The result is typically ~2–3× smaller than the raw inputs, and the published package.json lists only the few unavoidable external deps (e.g. tslib).

The published manifest

After bundling, the piece’s dist/package.json is rewritten:
{
  "name": "@activepieces/piece-json",
  "version": "0.1.7",
  "main": "./src/index.js",      // the self-contained bundle
  "dependencies": {
    "tslib": "2.6.2"             // only genuinely-external deps remain
  },
  "files": ["src/index.js", "package.json", "src/i18n"]
}
No @activepieces/* dependency appears — installing the piece never requires those packages to exist on the registry.

Forcing a dependency to stay external

If a dependency must not be inlined (for example a native module), add it to a bundleDeps array in the piece’s package.json.
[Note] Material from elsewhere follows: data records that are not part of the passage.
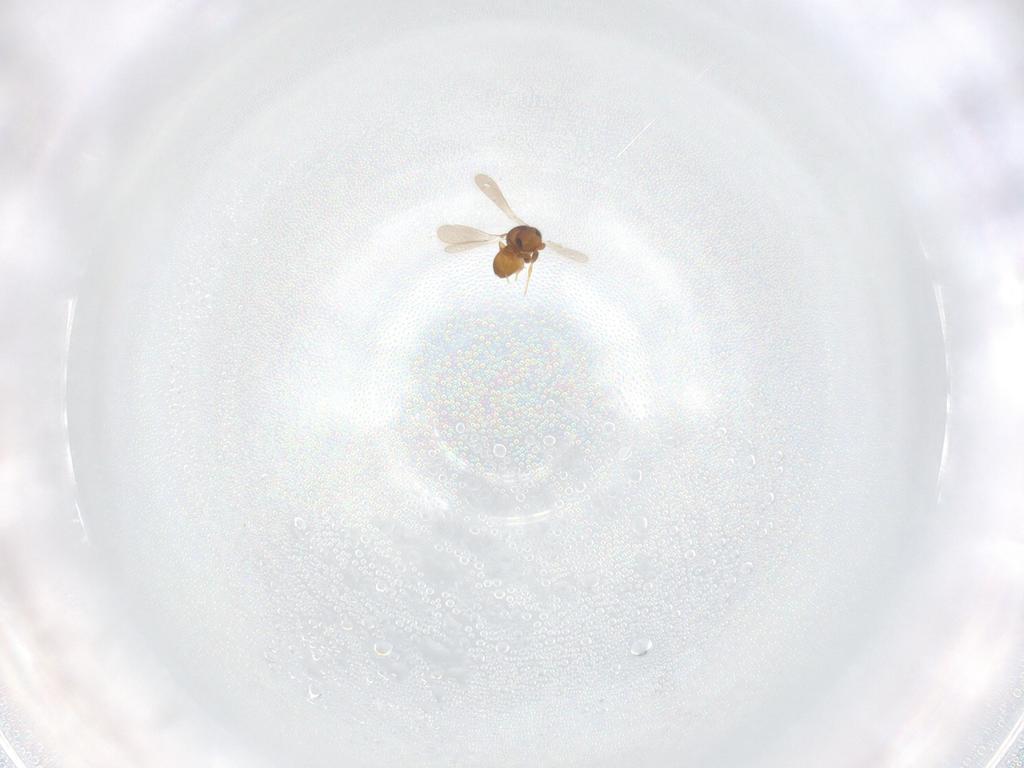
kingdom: Animalia
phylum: Arthropoda
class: Insecta
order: Hymenoptera
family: Platygastridae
The bundler will keep it external and preserve it in the published dependencies.
{
  "name": "@activepieces/piece-example",
  "bundleDeps": ["some-native-addon"]
}

Building and publishing

Bundling happens automatically when you build or publish a piece:
  • npm run build-piece <name> — builds and packs the bundle into a .tgz (see Build Custom Pieces).
  • npm run publish-piece-to-api — bundles and uploads the piece to a platform (see Publish Custom Pieces).
You don’t need to configure anything for bundling — it is the default behavior.